The latest article in the, “Ask the Expert“, series featured a detailed and well researched article written exclusively for this blog by William Poundstone. In that article, Mr. Poundstone answered the question whether businesses can use cost increase as an excuse to push through price increases. The article generated two very well reasoned responses. Here I will address the questions and qualifiers raised in the two responses.
Before I get to that, let me clarify one aspect that is most likely already clear to the regular readers.
Costs have nothing to do with pricing. Effective pricing is about finding what is relevant to each segment and targeting them with a version at a price they are willing to pay.
The question Mr. Poundstone answered was whether cost increase can be a good excuse for pushing price increase (not setting the original price). I have answered the same question in a previous post with similar response:
if the price increase were justified with a reason, a greater number of customers will accept it. In their paper titled,Perceptions of Price Fairness, researchers Gielissen, Dutilh,and Graafland validated the hypothesis that price increases justified with cost arguments were perceived to be fair by customers.

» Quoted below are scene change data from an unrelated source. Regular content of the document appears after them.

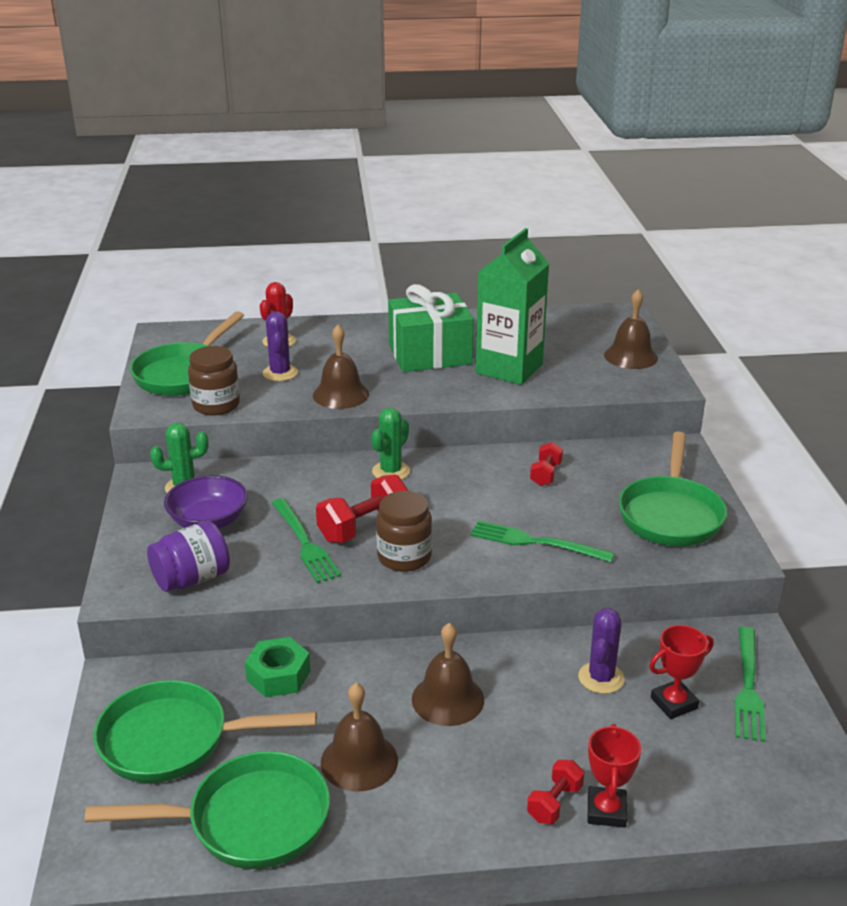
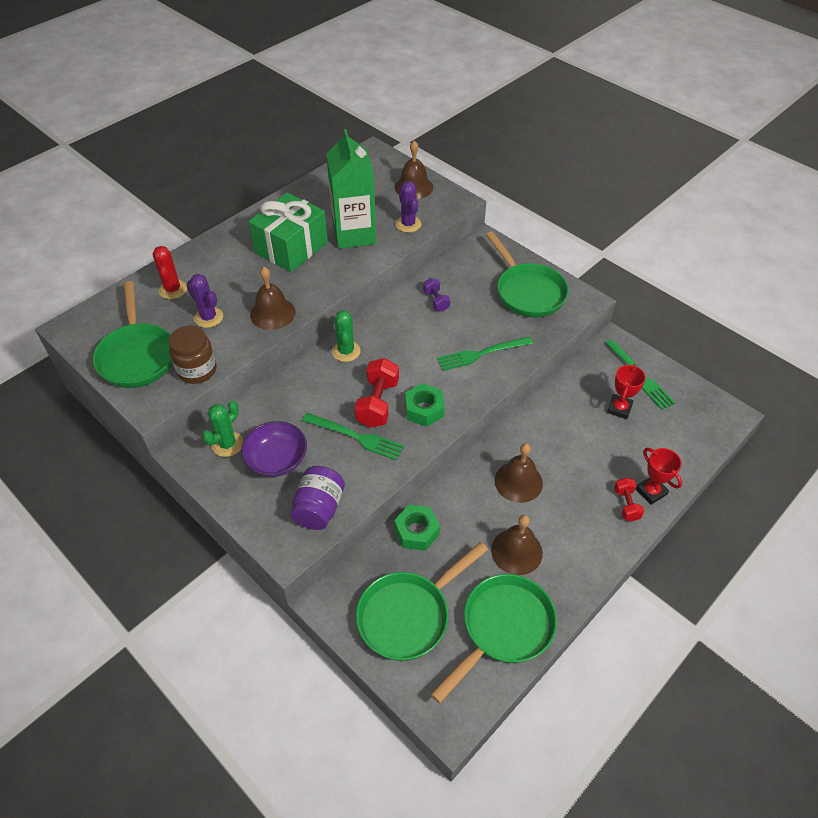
camera: 40 degrees left, 20 degrees up
brown jar [376,491,432,572] -> green nut [405,383,445,427]
red dumbbell [530,442,563,486] -> purple dumbbell [423,278,450,312]
purple cactus [578,608,625,694] -> purple cactus moved to [395,181,422,233]

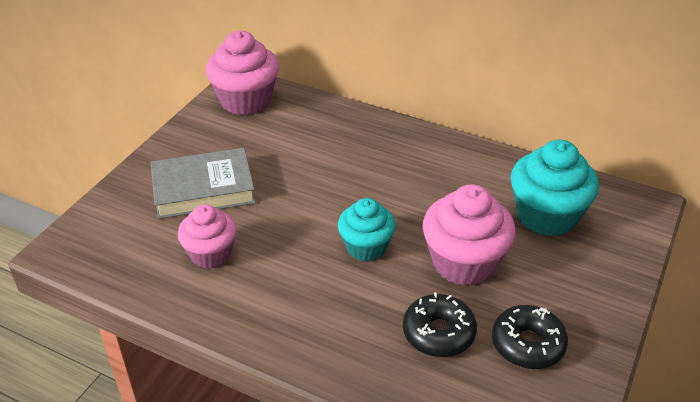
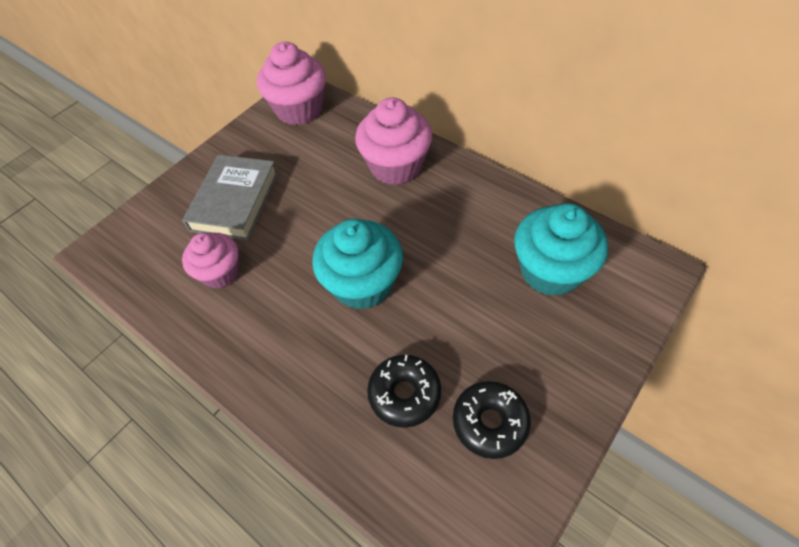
camera: 15 degrees right, 15 degrees up
grey book [151,148,256,219] -> grey book turned 75 degrees counterclockwise [182,155,278,240]
turquoise cupcake [338,198,396,261] -> turquoise cupcake [312,219,403,310], size x1.54
pink cupcake [422,184,516,286] -> pink cupcake moved to [355,97,432,185]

Ellen Langer’s work, quoted by Cialdini, point to another possible reason for customer acceptance of higher prices – it is not the justification itself but the mere presence of one. This opens up opportunities for both B2C and B2B marketers to re-price their offering or capture greater value without turning away customers – just give a reason, any reason.
Now to the two responses.
- What about inflationary conditions? Leo Piccioli from Argentina raises the point about conditions where the monthly inflation rate is 2%. He writes
Under an inflationary context (understanding it as a general increase in prices along the market, or, in other words a reduction in the value of money) “fairness” seems to be a bit easier: people know prices go up all the time and do not have the time to validate each increase (the cost of checking it out is higher than the benefit). Therefore, I would recommend constant small increases instead of periodic large ones.
It is very true for such macro-economic conditions and across cultural boundaries the research I quoted and that quoted by Poundstone may not be relevant. Inflation is in the minds of the customers, it is their expectation that prices will go up. Presence of such expectation gives marketers the freedom to push through multiple periodic price increases without worry.
- What about the cost of the messaging to justify price increases? John Balz who writes the NudegBlog, posted an article responding to Poundstone’s article:
The basic point is that rather than having companies coordinate separate communication about commodity prices at moments of price hikes, wouldn’t a better strategy be to integrate market commodity costs into a communication strategy more generally?
Yes there are costs to a marketer in running these campaigns but a constant and steady message on costs has the danger of converting the pricing into cost driven one and letting the customers demand a price that is only marginally more than cost. For the extreme example, see my Coffee shop example, do customers come into a coffee shop to offset your different costs or get their daily caffeine fix.
Or take the case of Apple’s 3G iPad and compare that to of Kindle 3G. Both have the same radio parts but the price of 3G iPad is $130 more than iPad Wifi while Kindle 3G is only $50 more than Kindle Wifi. Clearly, Apple is pricing based on value to customer.
The net is, pricing has nothing to do with cost and we should not be talking about it at all. When the original price is wrong or misaligned, cost increases can be used as an excuse for better price realization without much customer backlash. Otherwise, let us not bother our customers with the cost of sending our children to daycare so we can deliver the product to them.